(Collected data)
· · · · ·

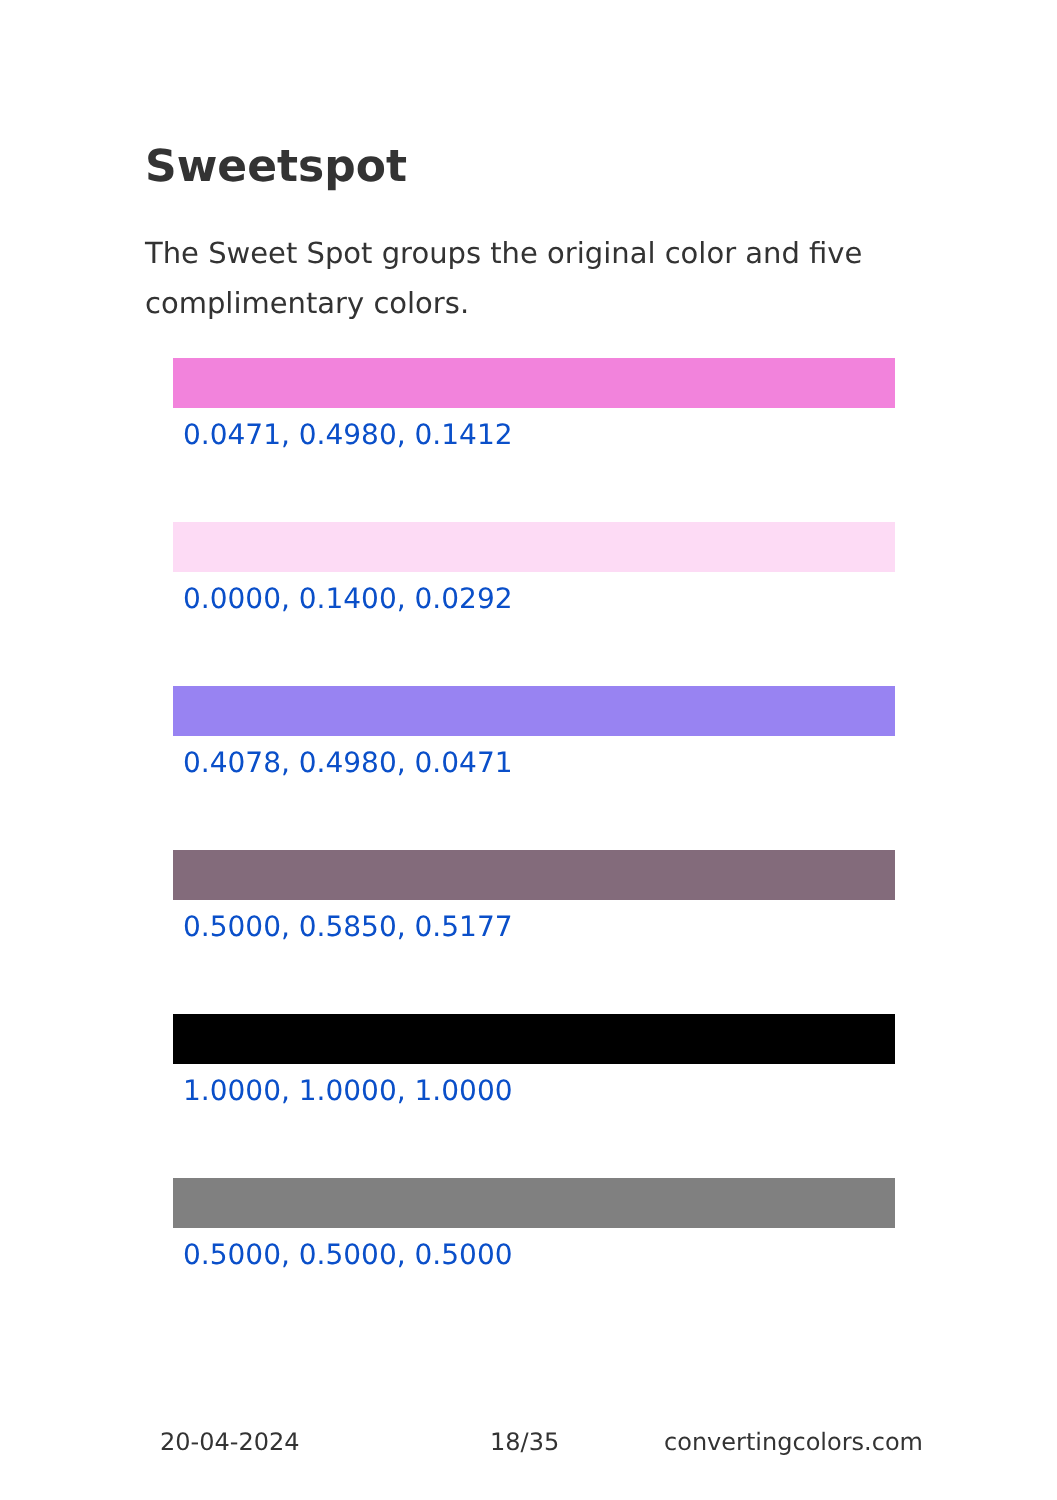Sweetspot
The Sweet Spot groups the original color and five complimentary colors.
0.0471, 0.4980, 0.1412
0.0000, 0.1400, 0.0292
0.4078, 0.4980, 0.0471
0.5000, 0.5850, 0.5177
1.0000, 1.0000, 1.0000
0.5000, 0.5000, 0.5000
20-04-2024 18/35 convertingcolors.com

· · · · ·

◆ **TASK ITEM**: Set down the entries again without change. Leave the pictures out.

◆ **YOUR SOLUTION**:
Sweetspot
The Sweet Spot groups the original color and five complimentary colors.
0.0471, 0.4980, 0.1412
0.0000, 0.1400, 0.0292
0.4078, 0.4980, 0.0471
0.5000, 0.5850, 0.5177
1.0000, 1.0000, 1.0000
0.5000, 0.5000, 0.5000
20-04-2024 18/35 convertingcolors.com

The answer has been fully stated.